Akıllarda merak edilen bir soru daha var elbette, Amerika’da staj yaptığımız süreçte işimiz karşılığında herhangi bir ücret ödemesi yapılıp yapılmadığı. Bu konu işvereninizin inisiyatifine kalmış durumda. TOBB ETÜ yönetmeliği dâhilinde yurtdışı stajında maaş zorunlu kılınmadığı için, Üniversitenin bu konuda herhangi bir yaptırımı yok ancak işvereniniz eğer isterse sizin performansınız karşılığında gönlünden kopan miktarda size ödeme yapabilir.

Bir de Amerika stajı, Erasmus Staj Hareketliliği kapsamında yer almadığı için herhangi bir hibe desteği sağlanamıyor maalesef.

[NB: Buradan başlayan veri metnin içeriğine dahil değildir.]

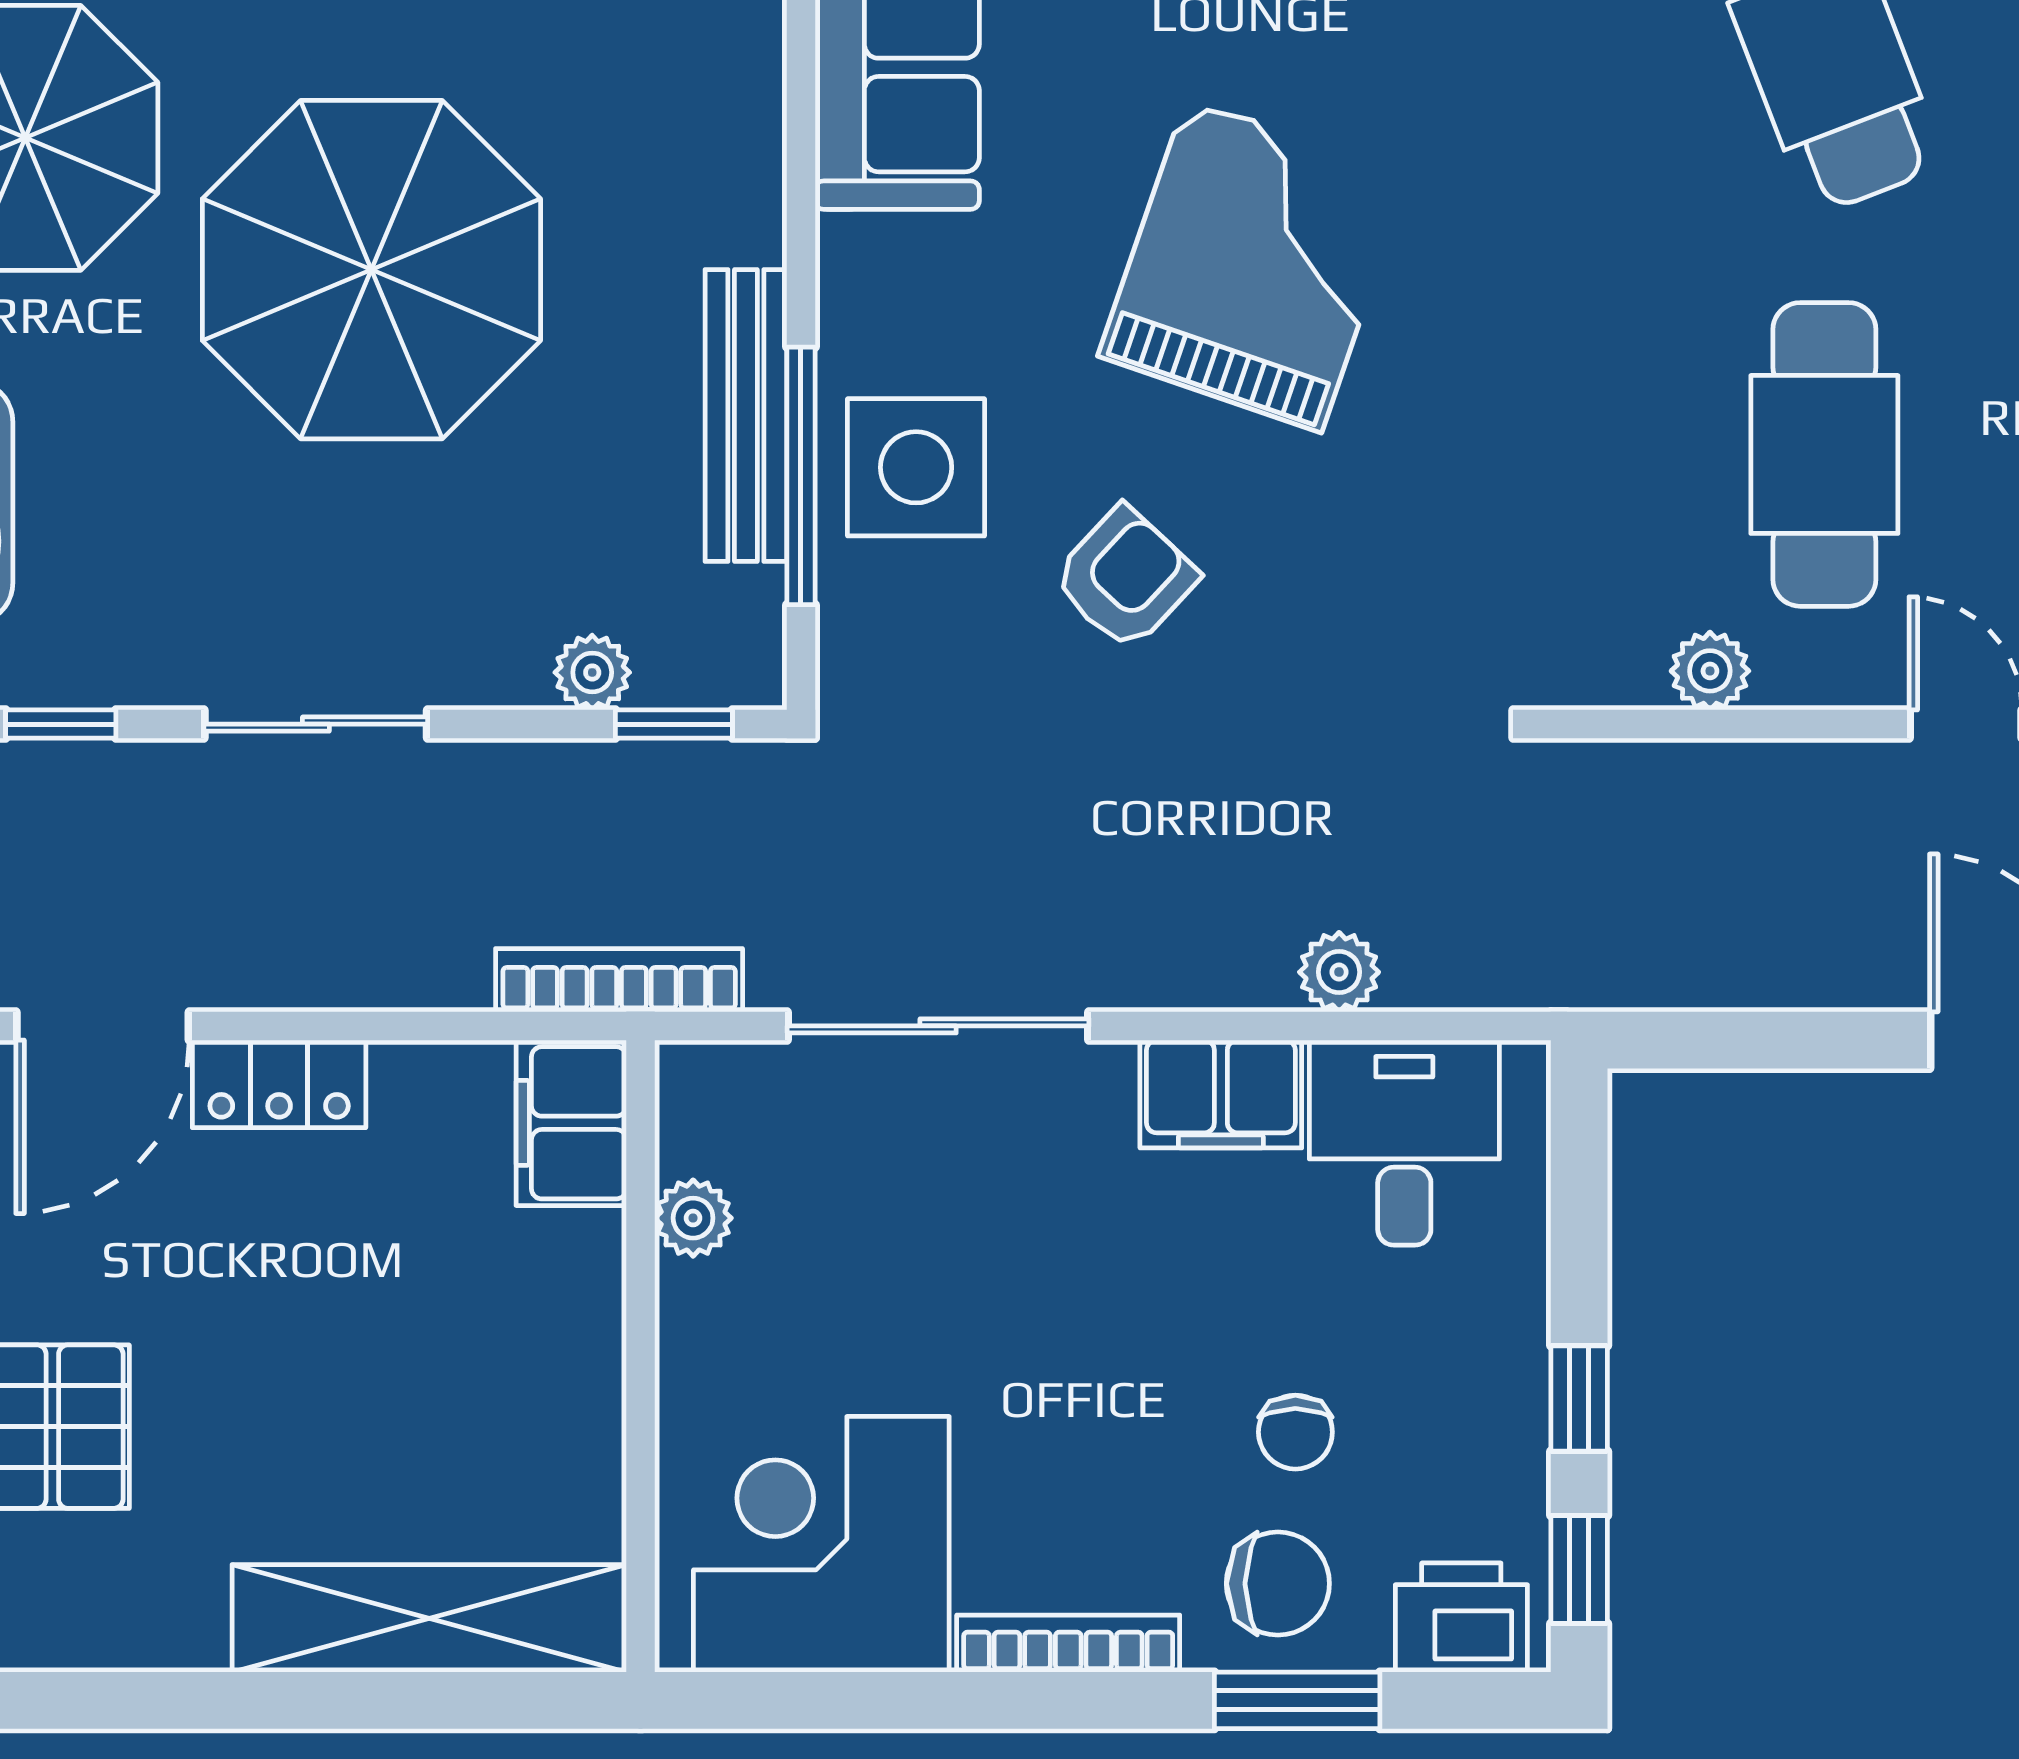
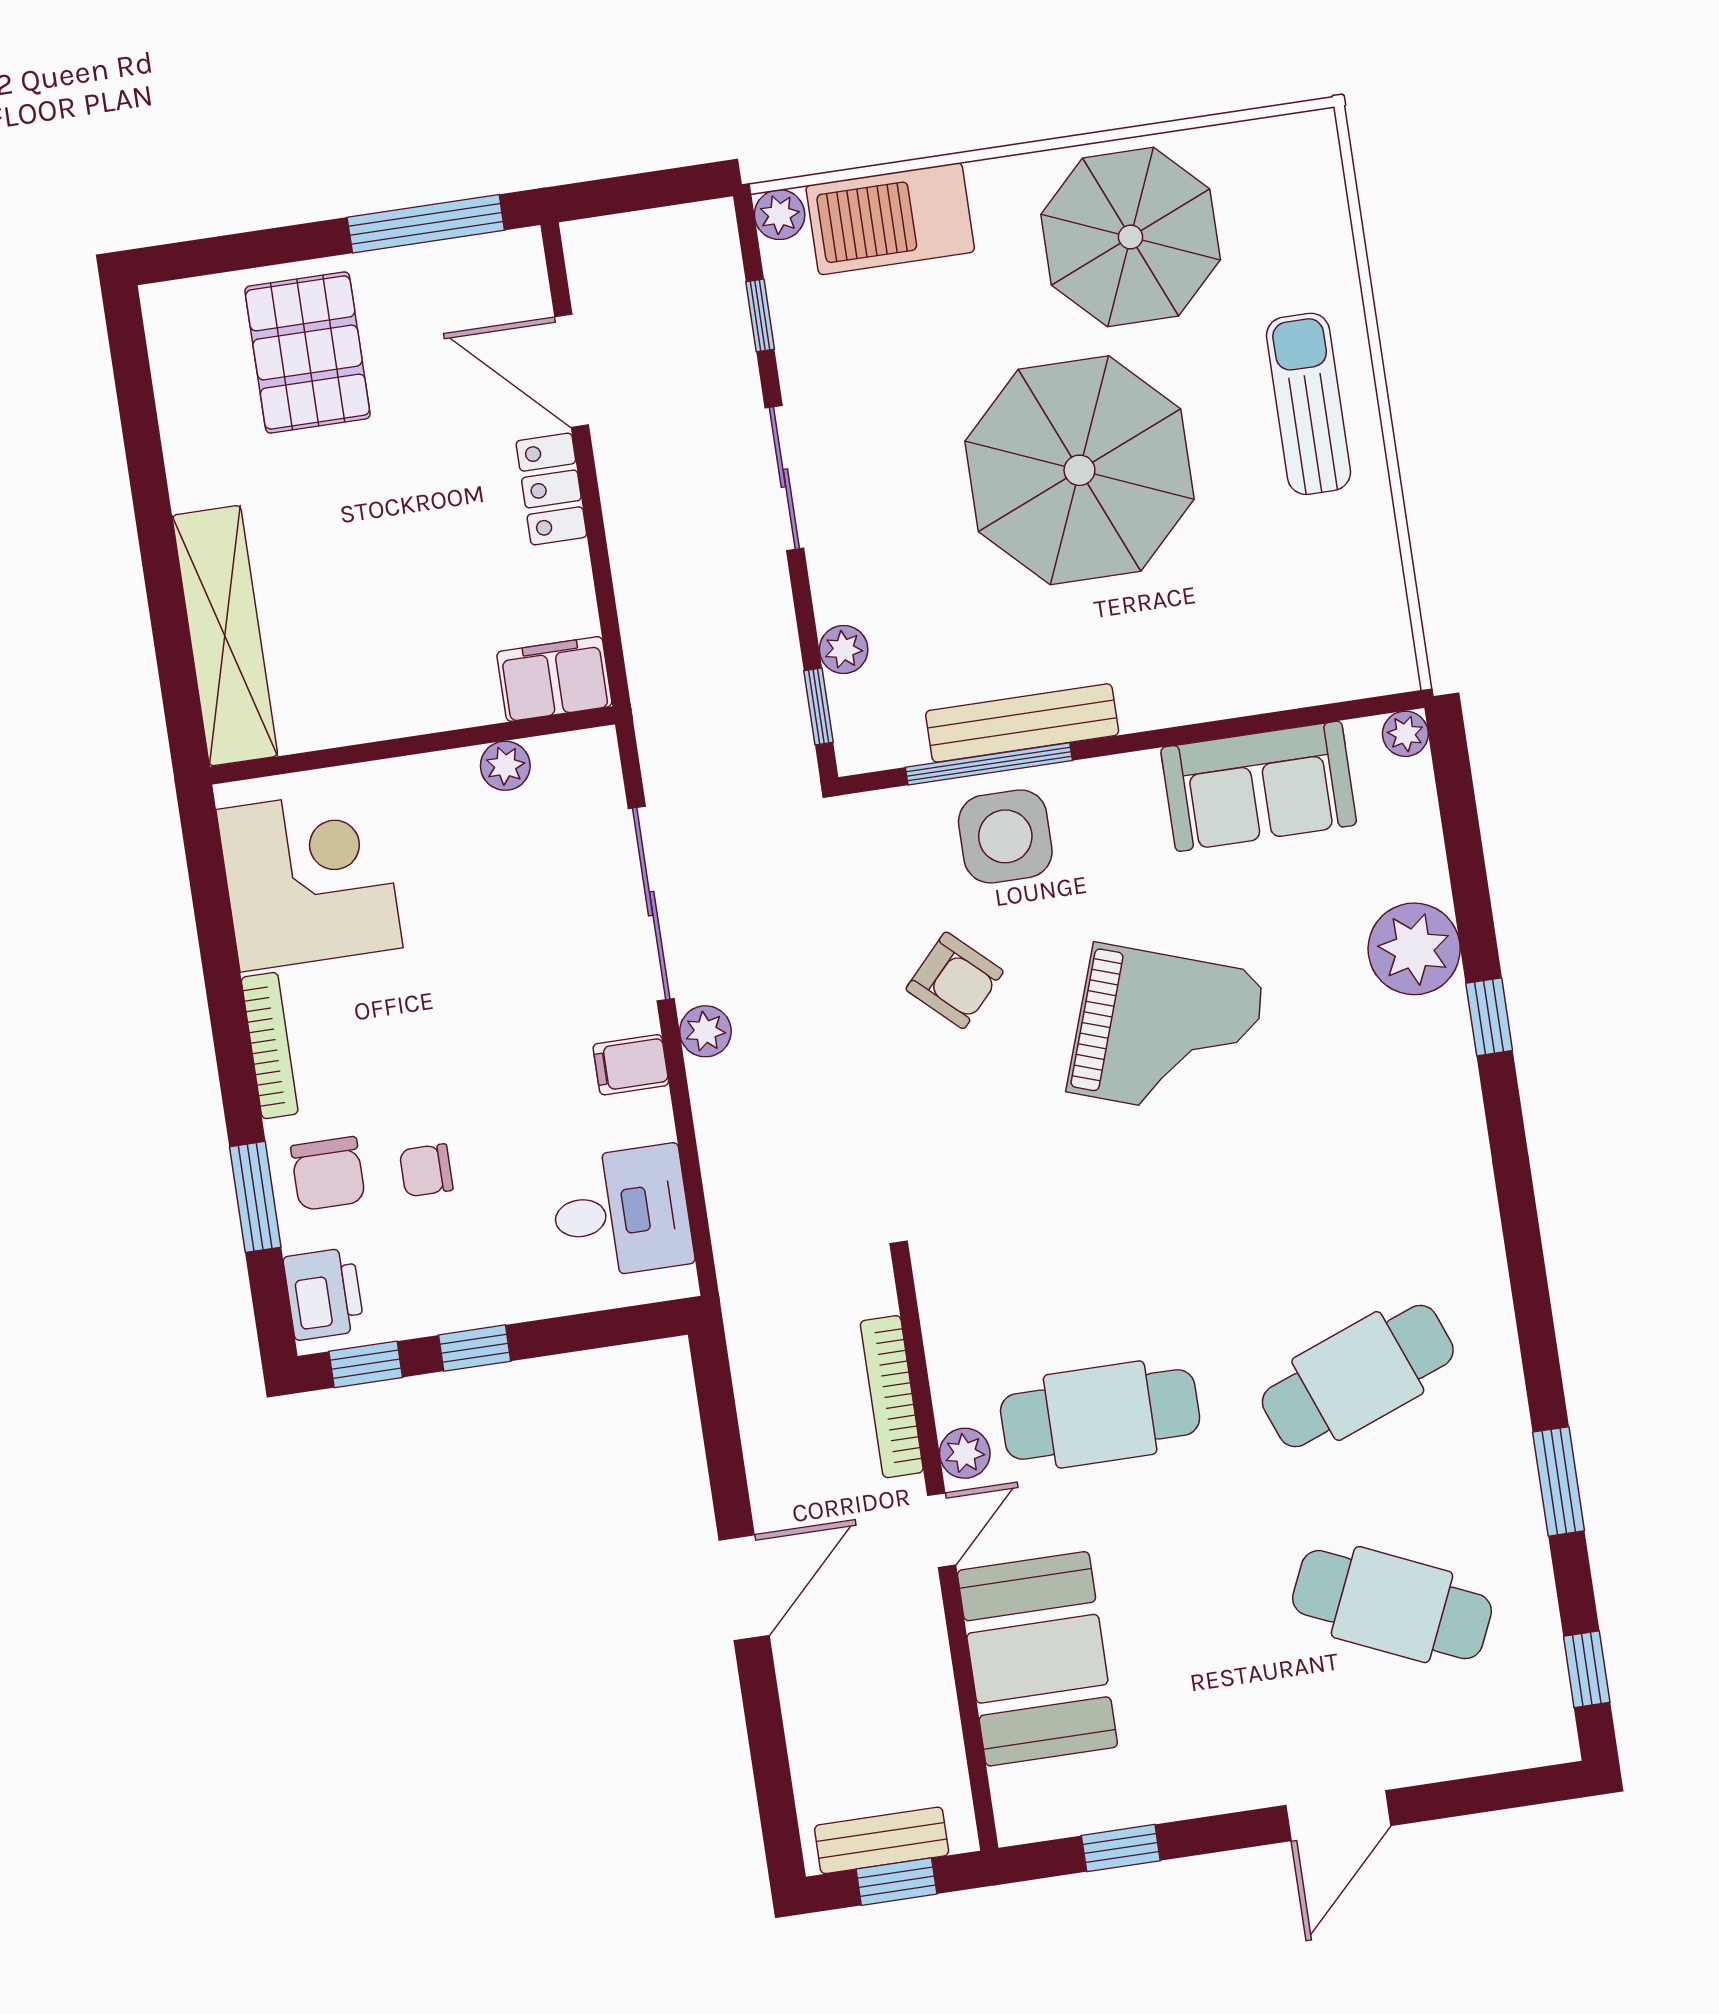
plant: (1710, 671) -> (965, 1453), moved
plant: (1339, 972) -> (705, 1031), moved
bookcase: (619, 980) -> (892, 1397), moved, turned 180
filing cabinet: (1221, 1094) -> (631, 1065), width x0.50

Ancak bu noktada da Üniversitemizin başarılı öğrencilerimize sağladığı bir imkân bulunmakta, bu kapsamda Toefl ITP puanınız 550 ve üzeri olup, genel ortalamanız 3,00 üzeriyse bu şartları sağlayan ilk 7 öğrencinin staj yerlerine olan gidiş dönüş uçak bileti ücretleri Üniversitemiz tarafından karşılanıyor. Uçak bileti fiyatlarını göz önünde bulundurduğumuzda bu da oldukça iyi bir destek.

  • Biraz da varış ve sonrası hakkında konuşalım, Amerika’da ki ilk haftan nasıl geçti? Adapte olma sürecin nasıldı?

“İlk 2 hafta zor oluyor. Farklı ülke, farklı kültür, kimseyi tanımıyorsunuz, yeni bir ortam, bu durumda herkeste bir bıkkınlık bir geri dönme isteği oluşuyor; ben de zorlandım herkes gibi ama zaman içinde alışıyor insan. İlk başta kalacağım evi kısa bir süre için internetten ayarlamıştım oraya gidince tüm dönem kalacak olduğum evi bulup tutmak gibi işlerle geçti açıkçası ilk haftam.”

  • Amerika gibi bir ülkede staj yapıyorken ve ilk başta herkes sana yabancıyken birlikte çalıştığın insanlar, orada edindiğin çevre de oldukça önem kazanıyor. İş yerine adapte olma sürecinde herhangi bir sorunla karşılaştın mı? Ya da amirlerinle iletişimin nasıldı?

İş yerindeki amirlerim tatlı insanlardı, yurt dışından geldim sonuçta hiçbir prosedür hakkında bir bilgim yoktu. Pek çok sorunla karşılaştım ama bu gibi durumda yardım istemekten çekinmemek gerekiyor. Onlar da farkındalar bu durumun, orada misafirsiniz sonuçta, bu sebeple her türlü konuda yardımcı oldular.

Ayşe ile sohbetimiz sırasında o anlattıkça ben bile heveslenmeye başladım ki umarım sizler de Amerika’da staj yapmak isteyip, harekete geçmek için gerekli cesareti biraz olsun kazanmışsınızdır bu yazım sayesinde.

Son olarak ise tavsiyeler konusunda Ayşe’yle hemfikiriz. Farklı kültürler görüp, farklı insanlar tanıyacağınız bu deneyimi mutlaka yaşamanız gerektiğini düşünüyoruz. Hele gelecek için yurtdışı planınız varsa, Amerika’da yapacak olduğunuz bir ortak eğitim bu yolda önemli bir adım olacaktır. Tüm bunların yanında Amerika tamamen farklı bir dünya konumunda, daha yakından tanıdığımız Avrupa’dan daha farklı ve kendine has. Ayşe, Amerika deneyimini aktarırken “Her şeyden çok daha başkaydı.” olarak ekliyor sözlerinin sonuna. Ben ise bu yazımı HAYALLERİNİZİ ERTELEMEYİN diyerek sonlandırmak istiyorum.